Humans see themselves in terms of other people and groups. Evolution has taught us that it is beneficial to live in tribes, where we can share out the work of daily survival.
O'Neill harnessed the strong human need for group identity to build a thriving organisation. The trick in using group identity when wanting staff to change behaviour or embrace a new goal is to word it so they make a decision based on what’s best for the group. Activating peer pressure is an effective way to get a group to persuade others to act in a certain way
And you'll notice that O'Neill never used the word "I" in his speech. Saving lives wasn't about him. It was about the group - it was about the Alcoa workforce. He also cleverly used a shareholder meeting, to let his staff know, that he wasn't there to increase shareholder returns. He was there to improve their quality of life, to ensure that they would arrive home safely at the end of the day. By launching his first speech to outsiders, he powerfully communicated to staff, just how committed he was to improving their workplace. That he could be trusted. That he was on their side.

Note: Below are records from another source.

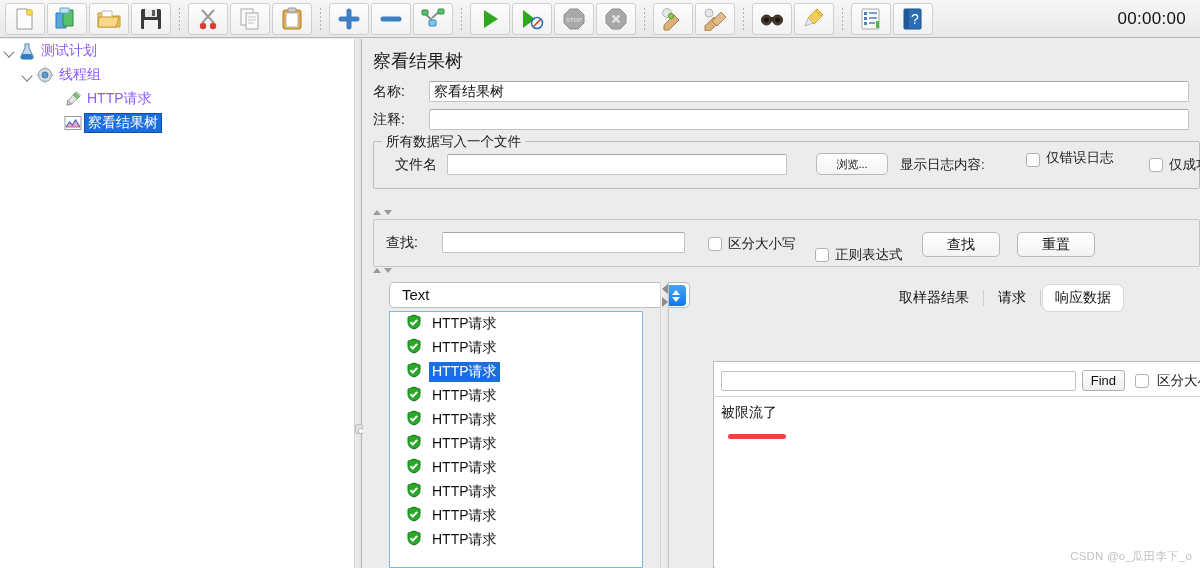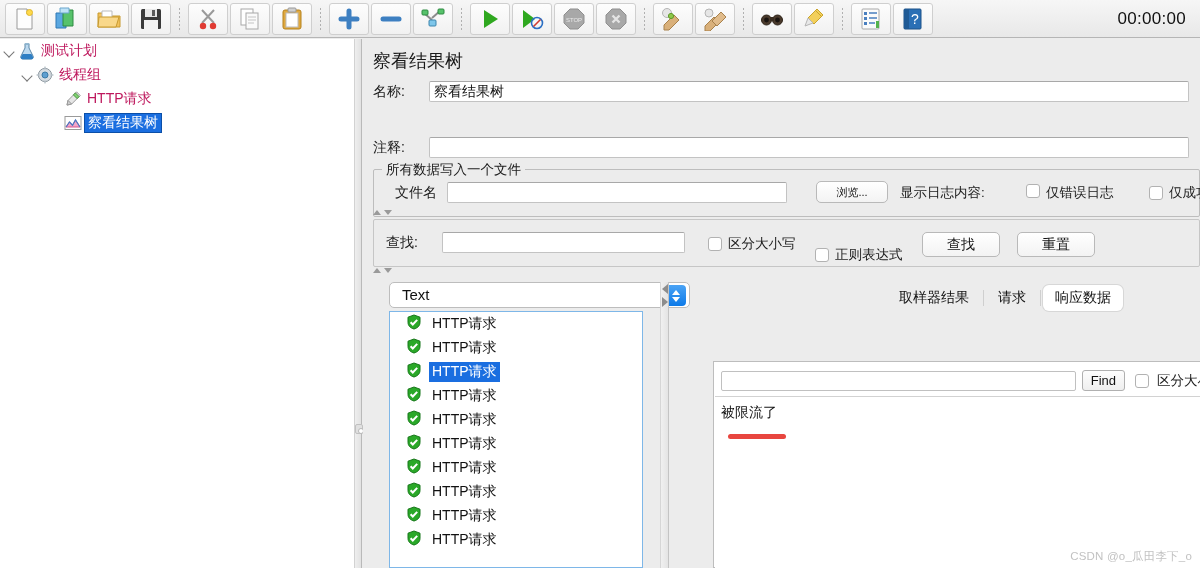--- a/index.html
+++ b/index.html
@@ -54,7 +54,7 @@
     border-right: 1.6px solid #777; border-bottom: 1.6px solid #777;
     transform: rotate(45deg);
   }
-  .tlabel { font-size: 14px; color: #be185d; padding: 1px 3px; white-space: nowrap; }
+  .tlabel { font-size: 14px; color: #8b5cf6; padding: 1px 3px; white-space: nowrap; }
   .tlabel.sel { background: #1a6ee0; color: #fff; border: 1px solid #0b4fa8; padding: 0 3px; }
   .ticon { width: 22px; height: 20px; flex: 0 0 auto; display:flex; align-items:center; justify-content:center;}
 

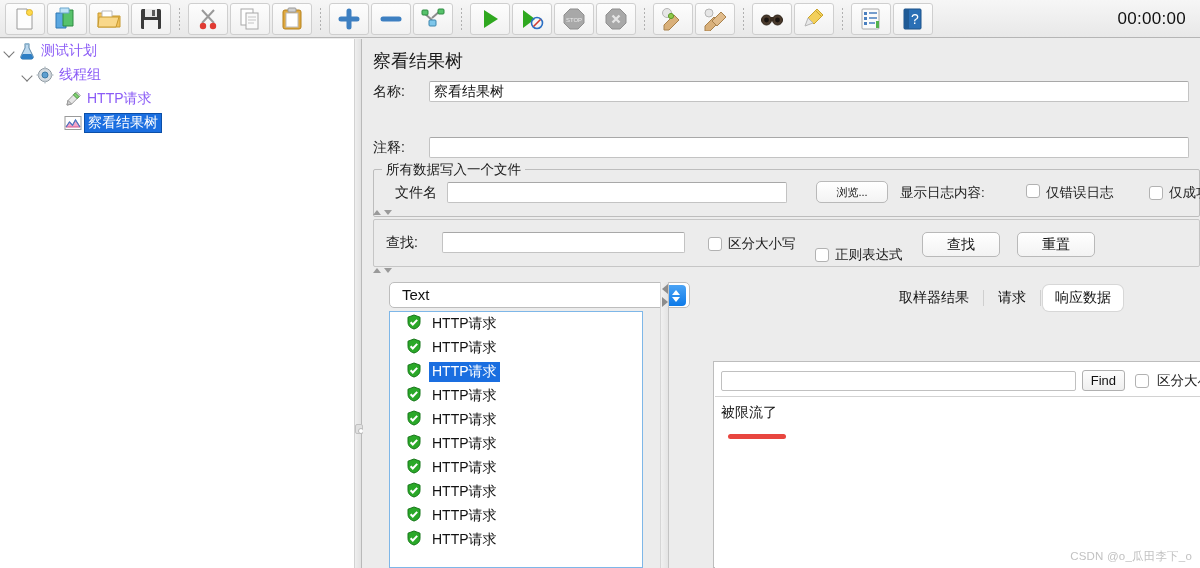--- a/index.html
+++ b/index.html
@@ -425,7 +425,7 @@
       <span class="textfield" style="width:760px;">察看结果树</span>
     </div>
 
-    <div class="formrow" style="padding-top:5px;margin-top:28px;">
+    <div class="formrow" style="padding-top:5px;">
       <span class="formlabel">注释:</span>
       <span class="textfield" style="width:760px;"></span>
     </div>

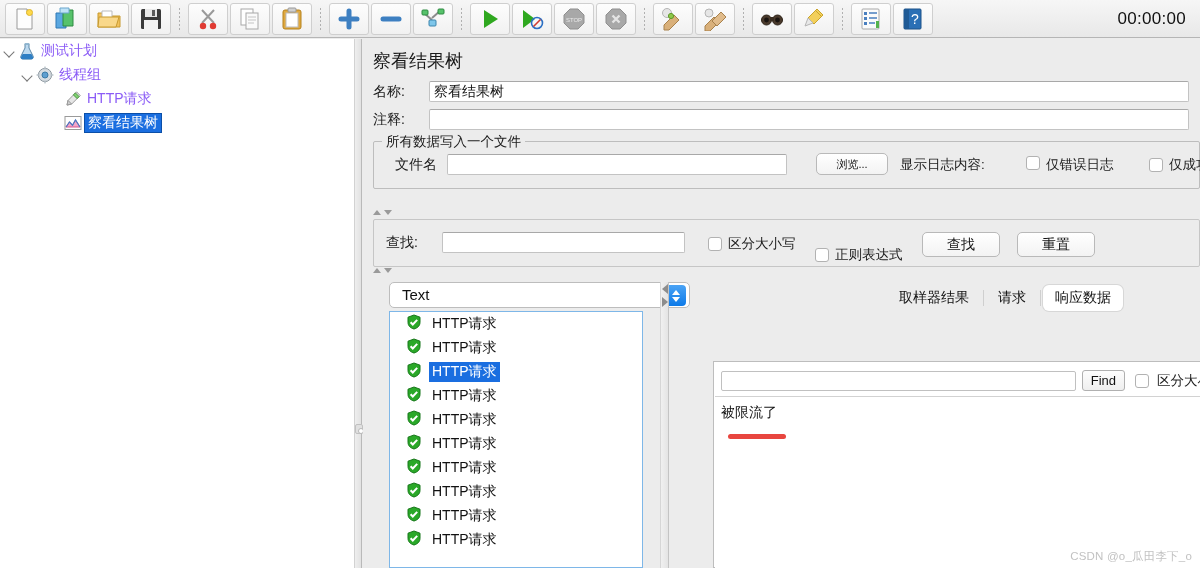--- a/index.html
+++ b/index.html
@@ -442,7 +442,7 @@
 
       <span style="position:absolute; left:526px; top:14px; font-size:13.5px; color:#1a1a1a;">显示日志内容:</span>
 
-      <div style="position:absolute; left:652px; top:14px; display:flex; align-items:flex-start;font-family:Liberation Mono, monospace;">
+      <div style="position:absolute; left:652px; top:7px; display:flex; align-items:flex-end;font-family:Liberation Mono, monospace;">
         <span class="cb"></span>
         <span class="cblabel">仅错误日志</span>
       </div>

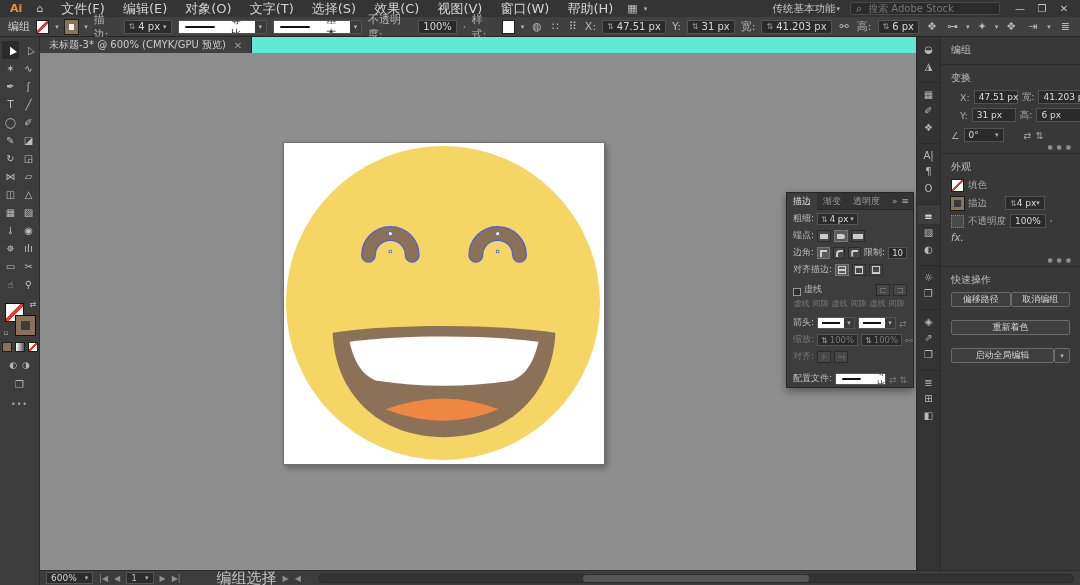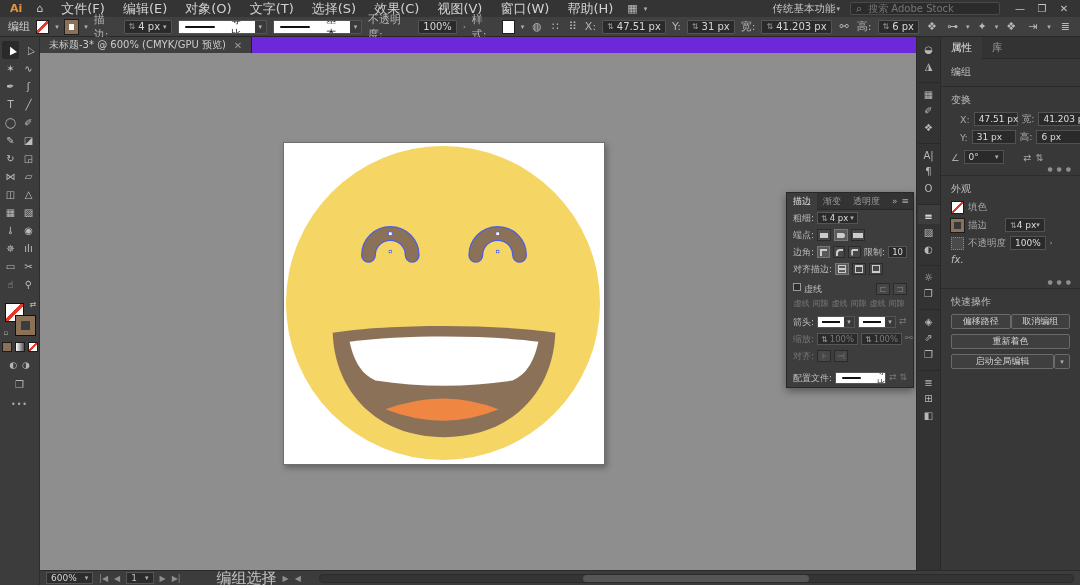--- a/index.html
+++ b/index.html
@@ -45,7 +45,7 @@
 
   
   .main{position:absolute;left:0;top:37px;right:0;bottom:15px;}
-  .tabbar{position:absolute;left:40px;top:0;width:876px;height:16px;background:#6d28d9;display:flex;align-items:flex-end;}
+  .tabbar{position:absolute;left:40px;top:0;width:876px;height:16px;background:#5eead4;display:flex;align-items:flex-end;}
   .doc-tab{background:#3f3f3f;height:16px;display:flex;align-items:center;gap:8px;padding:0 9px;
            font-size:10px;color:#cccccc;border-right:1px solid #222;}
   .doc-close{color:#9a9a9a;font-size:10px;}

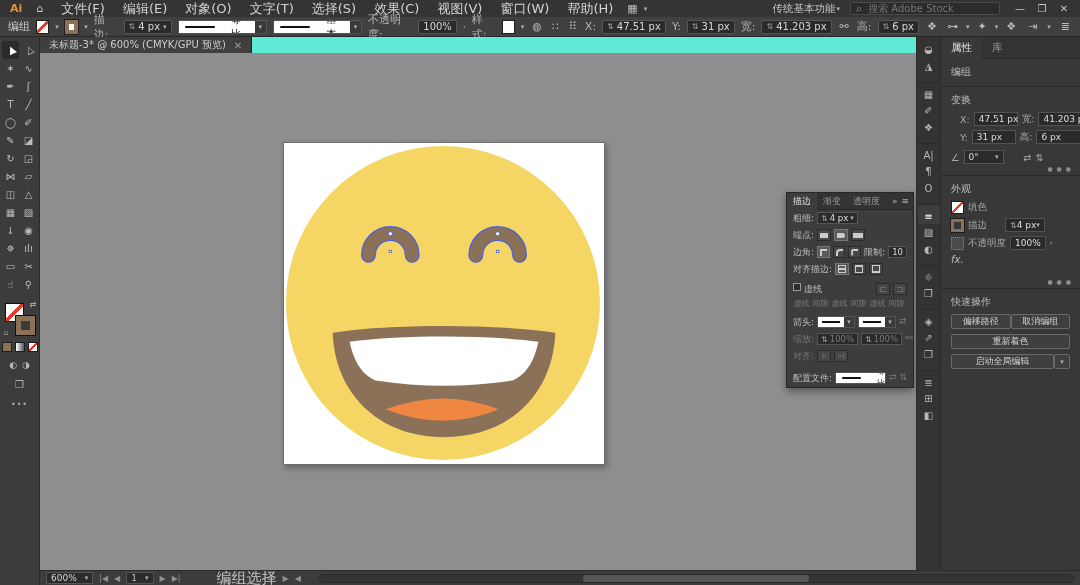--- a/index.html
+++ b/index.html
@@ -603,10 +603,6 @@
       </aside>
 
     <aside class="props">
-      <div class="props-tabs">
-        <span class="props-tab active">属性</span>
-        <span class="props-tab">库</span>
-      </div>
       <div class="psec">
         <span class="psec-title" style="margin:0">编组</span>
       </div>

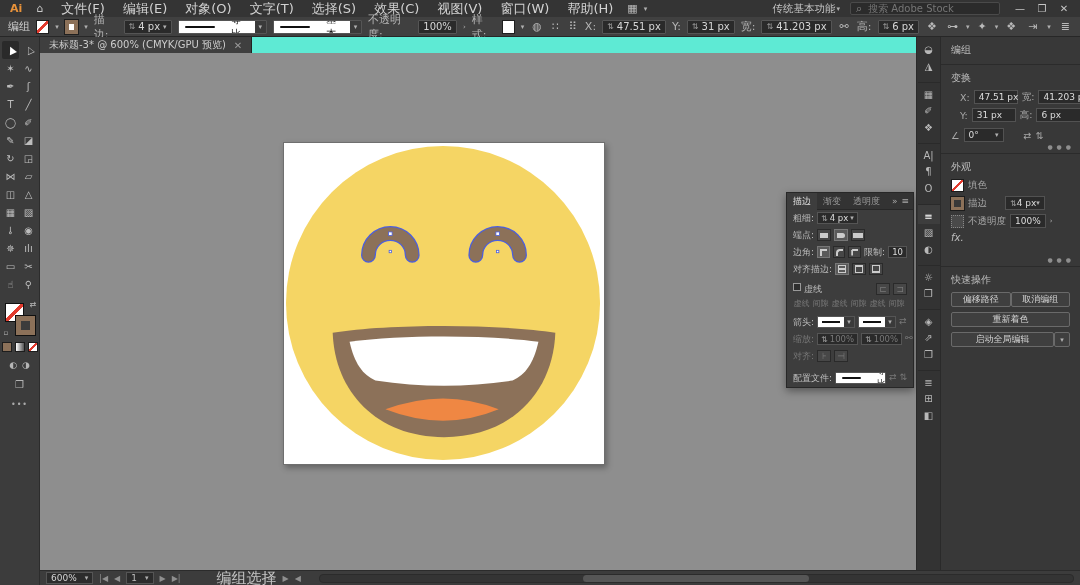--- a/index.html
+++ b/index.html
@@ -87,7 +87,7 @@
   .sp-tab{padding:0 6px;color:#9a9a9a;font-size:9px;height:17px;display:flex;align-items:center;}
   .sp-tab.active{background:#3d3d3d;color:#e0e0e0;}
   .sp-hdr-icons{margin-left:auto;display:flex;gap:4px;padding-right:4px;color:#aaa;font-size:9px;}
-  .sp-row{display:flex;align-items:flex-start;gap:3px;padding:2px 6px;}
+  .sp-row{display:flex;align-items:flex-end;gap:3px;padding:2px 6px;}
   .sp-label{color:#bdbdbd;white-space:nowrap;}
   .sp-field{background:#2a2a2a;border:1px solid #555;height:12px;display:inline-flex;align-items:center;
             gap:2px;padding:0 3px;font-size:8.5px;color:#ddd;}

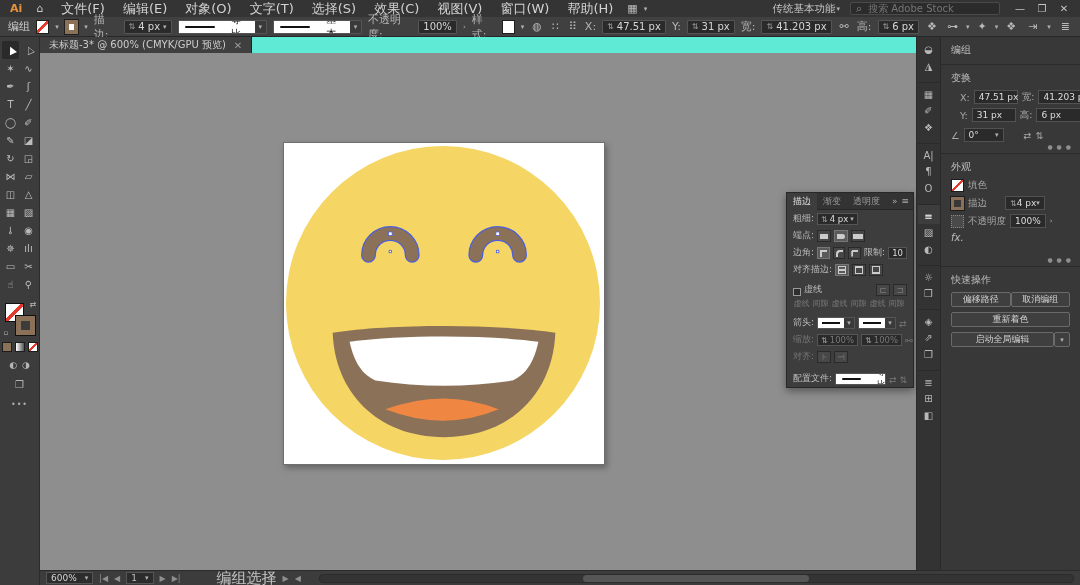--- a/index.html
+++ b/index.html
@@ -150,7 +150,7 @@
   .pexpand{margin-left:auto;color:#6d6d6d;font-size:9px;}
   .qbtn{border:1px solid #6a6a6a;border-radius:2px;background:#3f3f3f;color:#d2d2d2;font-size:9px;
         height:15px;display:flex;align-items:center;justify-content:center;flex:1;white-space:nowrap;}
-  .qrow{display:flex;gap:0;margin-bottom:5px;}
+  .qrow{display:flex;gap:0;margin-bottom:13px;}
   .fx{color:#bdbdbd;font-size:10px;font-style:italic;}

He even took this further. According to Tim O'Bryan, in an article titled "Analytical Decision Making and the Alcoa Transformation", O'Neill introduced a new companywide policy that whenever someone was injured, that the unit president had to report it to O’Neill within 24 hours and present a plan for making sure it never occurred again.
This opened up the flow of communication. Workers told their floor managers who told the vice president about injuries, but also to raise warnings when they saw a potential problem. A suggestion box was filled with ideas for solutions, so that if the vice president requested a plan, a collection of suggestions was submitted.
Spare No Expense on Safety
O’Neill believed that the best way to keep employees staff was to discover why injuries were occurring in the first place. This was done by studying what was going wrong in the manufacturing process. Employees received training about quality control and how to work more efficiently. By ensuring that employees developed the habit to do tasks right in the first place, their work became safer.
Starting with his inaugural speech, Paul O'Neill transformed Alcoa into an efficient, open communication workplace that was the safest aluminium company on earth. By transforming workplace safety into a daily habit, O'Neill improved efficiency and sales. By taking care of the "why", he took care of the "how" and "what".